On 11/16/2025 10:22 PM, tong.li wrote:
Dear Christian:
In the updated version of our draft draft-li-quic-minimum-rtt-estimation-01 (https://datatracker.ietf.org/doc/html/draft-li-quic-minimum-rtt-estimation), I have already added an acknowledgement and a reference to the timestamp draft (draft-huitema-quic-ts) in Section 5.2.
Thanks!
  I also realize that our current draft as providing a motivation and a 
specific application for timestamp mechanisms like the one you proposed, 
potentially renewing interest in this area by demonstrating a use-case for 
improving minRTT estimation

It is very hard to compute one way delays without synchronized clocks. That's one of the reasons why the timestamp approach failed to gain much traction.
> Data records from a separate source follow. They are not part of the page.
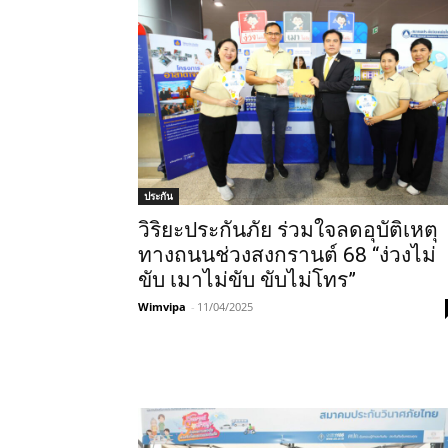
ประกัน
วิริยะประกันภัย ร่วมใจลดอุบัติเหตุ
ทางถนนช่วงสงกรานต์ 68 “ง่วงไม่
ขับ เมาไม่ขับ ขับไม่โทร”
Wimvipa
-
11/04/2025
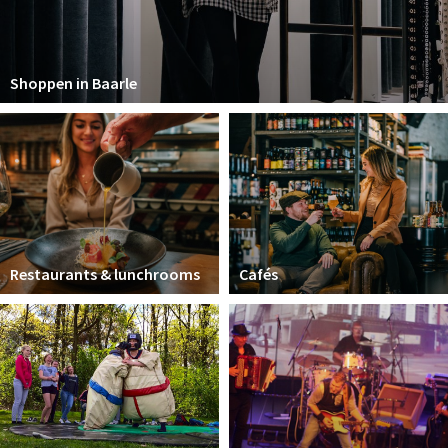
Shoppen in Baarle
Restaurants & lunchrooms
Cafés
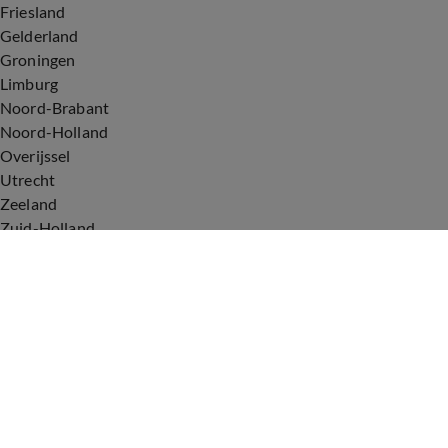
Friesland
Gelderland
Groningen
Limburg
Noord-Brabant
Noord-Holland
Overijssel
Utrecht
Zeeland
Zuid-Holland
Voorwaarden
Over ons
Privacyverklaring
Gebruiksvoorwaarden
Cookieverklaring
Digitale diensten
Cookie instellingen
Upod & Talpa Network
Adverteren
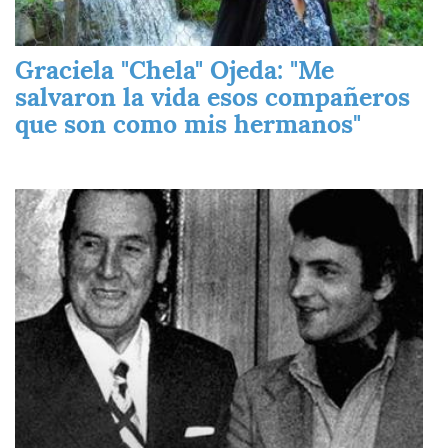
Graciela "Chela" Ojeda: "Me
salvaron la vida esos compañeros
que son como mis hermanos"
Imagen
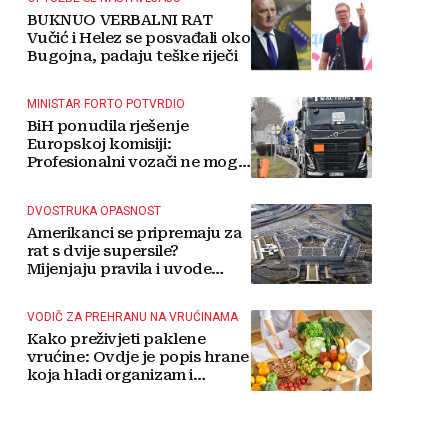
BUKNUO VERBALNI RAT
Vučić i Helez se posvađali oko
Bugojna, padaju teške riječi
MINISTAR FORTO POTVRDIO
BiH ponudila rješenje
Europskoj komisiji:
Profesionalni vozači ne mogu
više čekati
DVOSTRUKA OPASNOST
Amerikanci se pripremaju za
rat s dvije supersile?
Mijenjaju pravila i uvode
taktičko nuklearno oružje
VODIČ ZA PREHRANU NA VRUĆINAMA
Kako preživjeti paklene
vrućine: Ovdje je popis hrane
koja hladi organizam i
napitaka s kojima si činite
'medvjeđu uslugu'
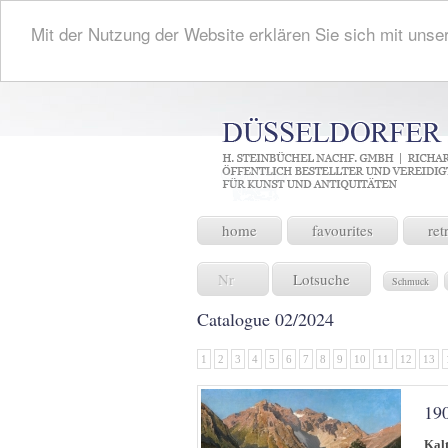
Mit der Nutzung der Website erklären Sie sich mit unse
home
favourites
ret
Lotsuche
Schmuck
Catalogue 02/2024
1
2
3
4
5
6
7
8
9
10
11
12
13
19
Kal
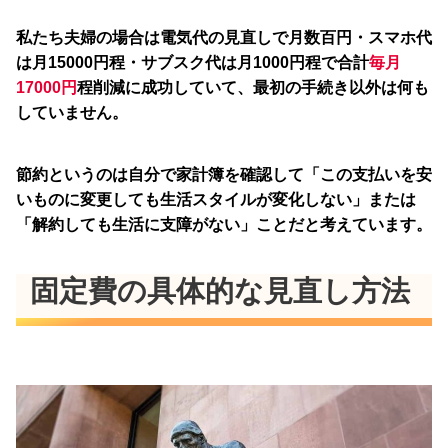
私たち夫婦の場合は電気代の見直しで月数百円・スマホ代
は月15000円程・サブスク代は月1000円程で合計
毎月
17000円
程削減に成功していて、最初の手続き以外は何も
していません。
節約というのは自分で家計簿を確認して「この支払いを安
いものに変更しても生活スタイルが変化しない」または
「解約しても生活に支障がない」ことだと考えています。
固定費の具体的な見直し方法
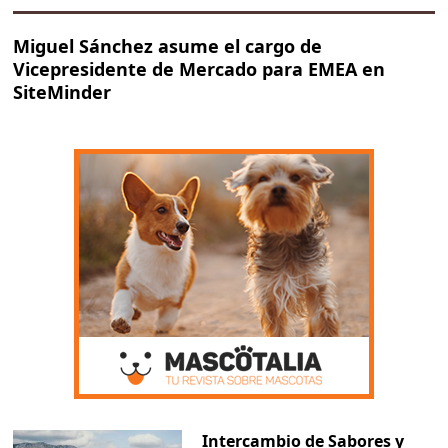
Miguel Sánchez asume el cargo de
Vicepresidente de Mercado para EMEA en
SiteMinder
Intercambio de Sabores y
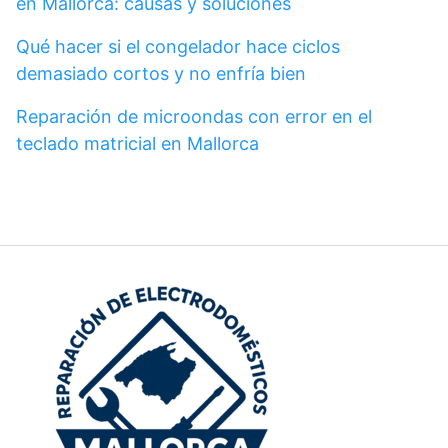
en Mallorca: causas y soluciones
Qué hacer si el congelador hace ciclos
demasiado cortos y no enfría bien
Reparación de microondas con error en el
teclado matricial en Mallorca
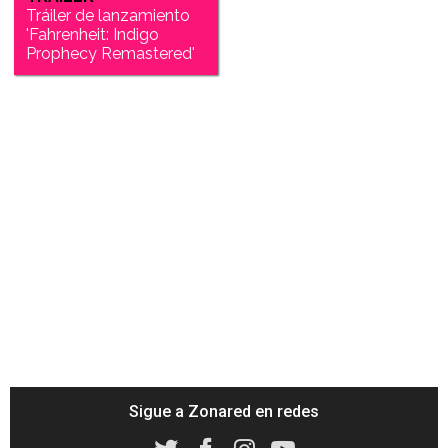
Tráiler de lanzamiento
'Fahrenheit: Indigo
Prophecy Remastered'
Sigue a Zonared en redes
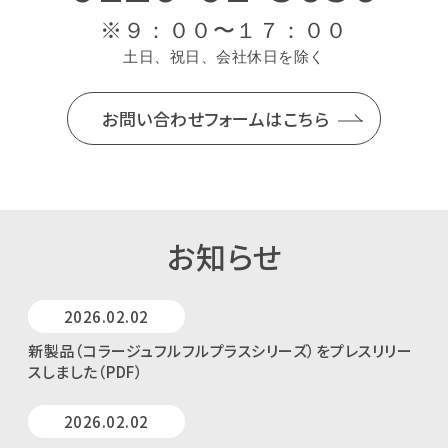
※９：００〜１７：００
⼟⽇、祝⽇、会社休⽇を除く
お問い合わせフォームはこちら
お知らせ
2026.02.02
新製品（コラージュフルフルプラスシリーズ）をプレスリリー
スしました（PDF）
2026.02.02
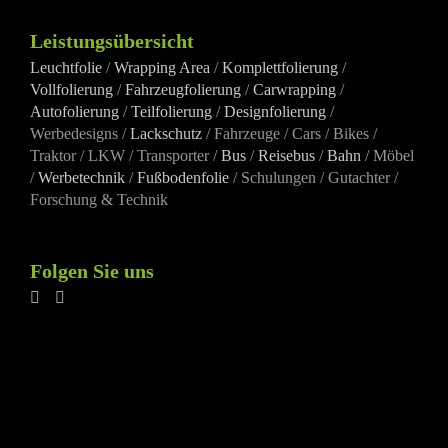
Leistungsübersicht
Leuchtfolie
/
Wrapping Area
/
Komplettfolierung
/
Vollfolierung
/
Fahrzeugfolierung
/
Carwrapping
/
Autofolierung
/
Teilfolierung
/
Designfolierung
/
Werbedesigns /
Lackschutz
/ Fahrzeuge / Cars / Bikes /
Traktor / LKW / Transporter /
Bus
/
Reisebus
/
Bahn
/ Möbel
/
Werbetechnik
/
Fußbodenfolie
/ Schulungen / Gutachter /
Forschung & Technik
Folgen Sie uns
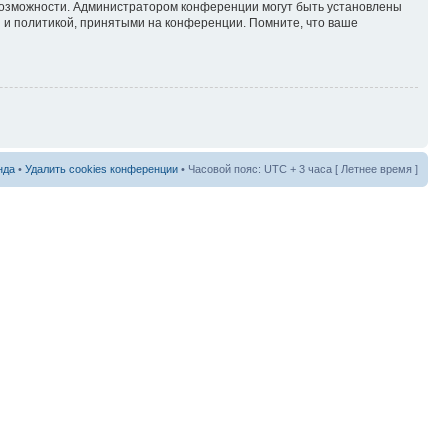
 возможности. Администратором конференции могут быть установлены
 и политикой, принятыми на конференции. Помните, что ваше
нда
•
Удалить cookies конференции
• Часовой пояс: UTC + 3 часа [ Летнее время ]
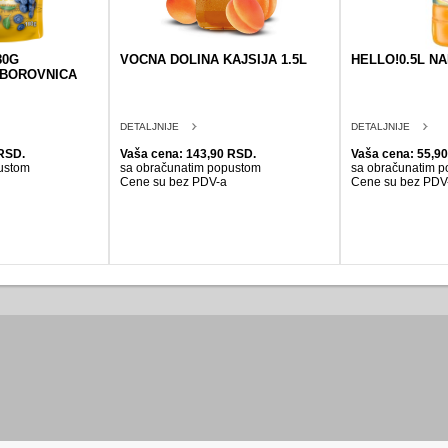
80G
VOCNA DOLINA KAJSIJA 1.5L
HELLO!0.5L N
,BOROVNICA
DETALJNIJE
DETALJNIJE
RSD.
Vaša cena: 143,90 RSD.
Vaša cena: 55,9
ustom
sa obračunatim popustom
sa obračunatim 
Cene su bez PDV-a
Cene su bez PDV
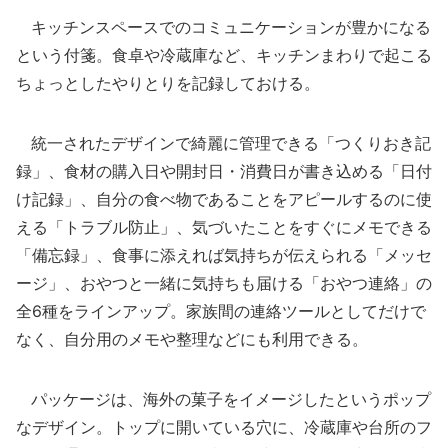
キッチンスペースでのコミュニケーションが豊かになる
という付箋。食卓や冷蔵庫など、キッチンまわりで起こる
ちょっとしたやりとりを記録しておける。
統一されたデザインで綺麗に管理できる「つくりおき記
録」、食材の購入日や開封日・消費日が書き込める「日付
け記録」、自分の食べ物であることをアピールするのに使
える「トラブル防止」、気づいたことをすぐにメモできる
「備忘録」、食事に添えれば気持ちが伝えられる「メッセ
ージ」、おやつと一緒に気持ちも届ける「おやつ連絡」の
全6種をラインアップ。家族間の連絡ツールとしてだけで
なく、自分用のメモや整理などにも利用できる。
パッケージは、海外の菓子をイメージしたというポップ
なデザイン。トップに開いている穴に、冷蔵庫や台所のフ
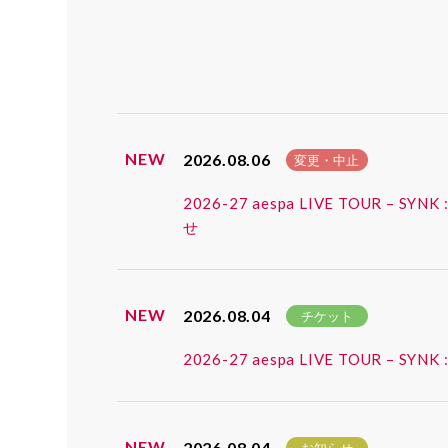
NEW
2026.08.06
変更・中止
2026-27 aespa LIVE TOUR
せ
NEW
2026.08.04
チケット
2026-27 aespa LIVE TOUR
NEW
2026.08.04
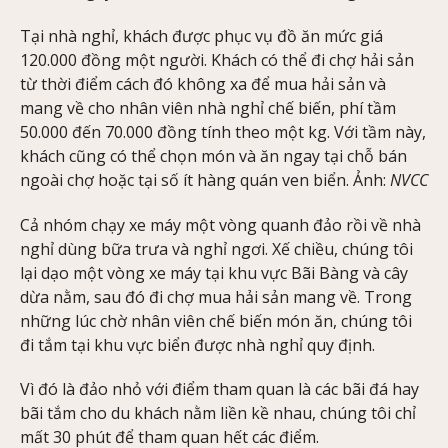
Tại nhà nghỉ, khách được phục vụ đồ ăn mức giá
120.000 đồng một người. Khách có thể đi chợ hải sản
từ thời điểm cách đó không xa để mua hải sản và
mang về cho nhân viên nhà nghỉ chế biến, phí tầm
50.000 đến 70.000 đồng tính theo một kg. Với tầm này,
khách cũng có thể chọn món và ăn ngay tại chỗ bán
ngoài chợ hoặc tại số ít hàng quán ven biển. Ảnh:
NVCC
Cả nhóm chạy xe máy một vòng quanh đảo rồi về nhà
nghỉ dùng bữa trưa và nghỉ ngơi. Xế chiều, chúng tôi
lại dạo một vòng xe máy tại khu vực Bãi Bàng và cây
dừa nằm, sau đó đi chợ mua hải sản mang về. Trong
những lúc chờ nhân viên chế biến món ăn, chúng tôi
đi tắm tại khu vực biển được nhà nghỉ quy định.
Vì đó là đảo nhỏ với điểm tham quan là các bãi đá hay
bãi tắm cho du khách nằm liền kề nhau, chúng tôi chỉ
mất 30 phút để tham quan hết các điểm.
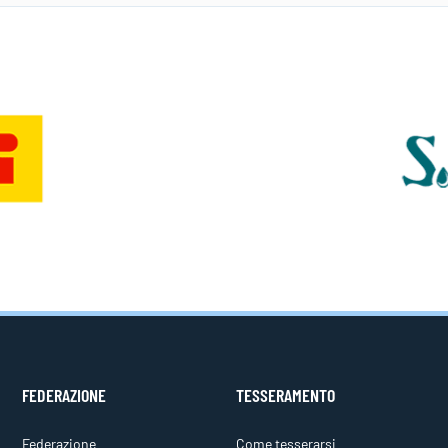
FEDERAZIONE
TESSERAMENTO
Federazione
Come tesserarsi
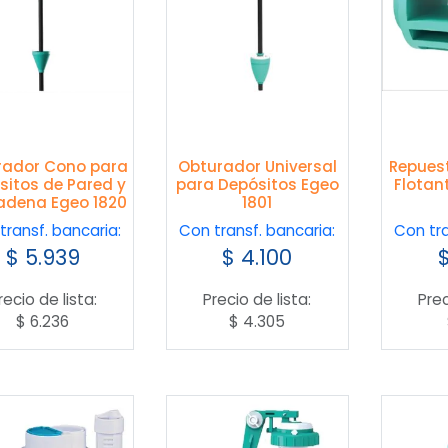
rador Cono para
Obturador Universal
Repuest
sitos de Pared y
para Depósitos Egeo
Flotant
adena Egeo 1820
1801
transf. bancaria:
Con transf. bancaria:
Con tra
$
5.939
$
4.100
recio de lista:
Precio de lista:
Prec
$
6.236
$
4.305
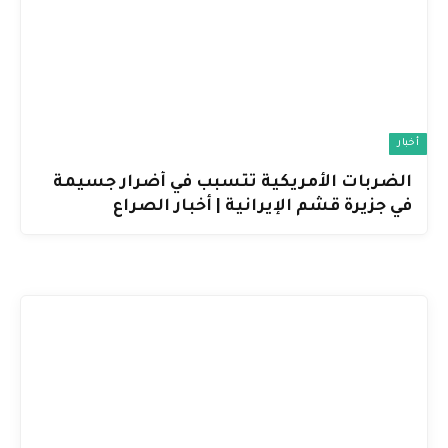
أخبار
الضربات الأمريكية تتسبب في أضرار جسيمة
في جزيرة قشم الإيرانية | أخبار الصراع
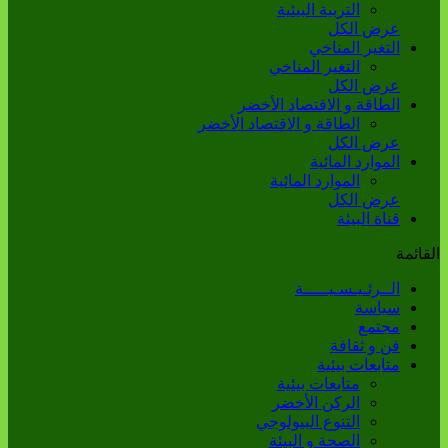
التربية البيئية
عرض الكل
التغير المناخي
التغير المناخي
عرض الكل
الطاقة و الاقتصاد الأخضر
الطاقة و الاقتصاد الأخضر
عرض الكل
الموارد المائية
الموارد المائية
عرض الكل
قناة البيئة
القائمة
الــرئـيـسـيـــــة
سياسة
مجتمع
فن و ثقافة
متابعات بيئية
متابعات بيئية
الركن الأخضر
التنوع البيولوجي
الصحة و البيئة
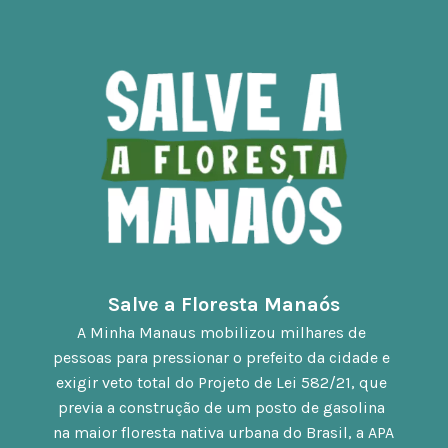
Salve a Floresta Manaós
A Minha Manaus mobilizou milhares de 
pessoas para pressionar o prefeito da cidade e 
exigir veto total do Projeto de Lei 582/21, que 
previa a construção de um posto de gasolina 
na maior floresta nativa urbana do Brasil, a APA 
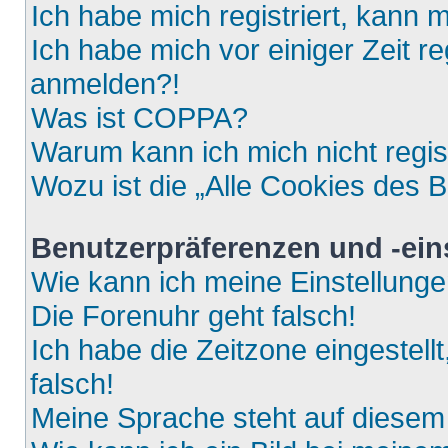
Ich habe mich registriert, kann 
Ich habe mich vor einiger Zeit re
anmelden?!
Was ist COPPA?
Warum kann ich mich nicht regis
Wozu ist die „Alle Cookies des 
Benutzerpräferenzen und -ein
Wie kann ich meine Einstellung
Die Forenuhr geht falsch!
Ich habe die Zeitzone eingestell
falsch!
Meine Sprache steht auf diesem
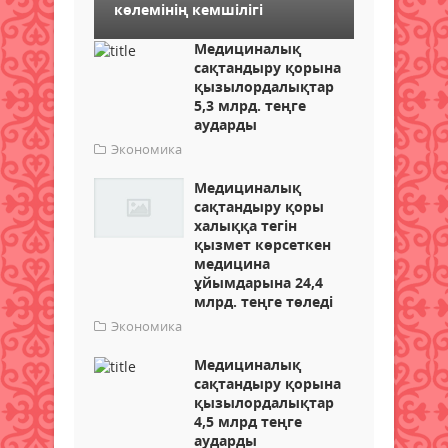
көлемінің кемшілігі
Медициналық
сақтандыру қорына
қызылордалықтар
5,3 млрд. теңге
аударды
Экономика
Медициналық
сақтандыру қоры
халыққа тегін
қызмет көрсеткен
медицина
ұйымдарына 24,4
млрд. теңге төледі
Экономика
Медициналық
сақтандыру қорына
қызылордалықтар
4,5 млрд теңге
аударды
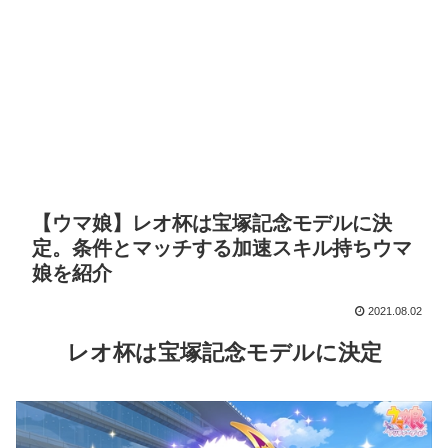
【ウマ娘】レオ杯は宝塚記念モデルに決
定。条件とマッチする加速スキル持ちウマ
娘を紹介
2021.08.02
レオ杯は宝塚記念モデルに決定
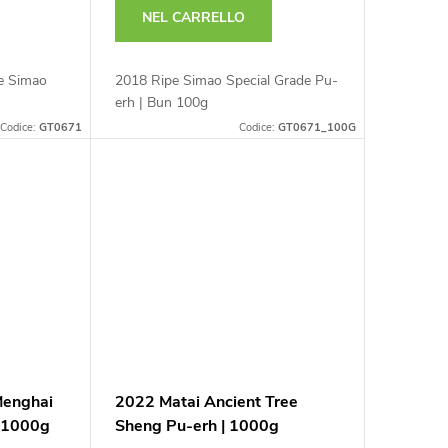
NEL CARRELLO
pe Simao
2018 Ripe Simao Special Grade Pu-
erh | Bun 100g
Codice:
GT0671
Codice:
GT0671_100G
Menghai
2022 Matai Ancient Tree
h 1000g
Sheng Pu-erh | 1000g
You can of course use the series of timestamps to construct a synchronization mechanism. You will have to use construct a model of how clocks may drift, and then implement a most likelihood estimator to transform the peer's timestamps into time values synchronized with the local scope. Most implementers who have seen that concluded that they would rather not.

The "ack delay" approach used in RFC 9000 and extended in draft-ietf-quic-receive-ts has the big advantage of not requiring synchronized clocks, because the delay is the difference between two local clocks. It does require that the clocks be reasonably precise, but since the measured delays are usually very short that is not a big issue in practice. You end up with a pretty good estimate of the min RTT, even if the clocks are not synchronized.

I also greatly appreciate your suggestion to contribute to the ongoing WG effort, 
draft-ietf-quic-receive-ts. If I understand correctly, my approach addresses a slightly 
different aspect of the problem. While draft-ietf-quic-receive-ts enables reporting 
multiple receive timestamps, it does not guarantee that the timestamp of the packet with 
the minimum One-Way Delay (minOWD) is included in the feedback. As we discuss in our 
draft (Section 3), missing this specific sample can still lead to a biased minRTT 
estimate, especially under high throughput (I have some preliminary data in a prior paper 
"TACK: Improving Wireless Transport Performance by Taming Acknowledgments" (Li 
et al.), indeed we need more evaluations to show how the biases change under different 
networks).  draft-li-quic-minimum-rtt-estimation-01 now proposes MINOWD-ACK frame (thanks 
to the help from Marco Munizaga), which is specifically designed to ensure this critical 
sample is reported.
Maybe you could suggest a strategy for receivers to properly chose for which packets they report the timestamp? That would be a very useful complement to draft-ietf-quic-receive-ts.
Our work can complement draft-ietf-quic-receive-ts by highlighting a key 
scenario (precise minRTT estimation under low ACK frequency) and offering a 
specialized solution. We would be very interested in contributing to the WG 
discussion and exploring how these ideas could be integrated or how our 
findings could help improve the ongoing work.

It would be interesting to discuss the purpose of the minRTT estimation. Most implementations do not really use delay estimations for loss detection and recovery -- like RFC 9002 they use RACK, which does not require precise timeout estimates. Do you want to use the min RTT for congestion control?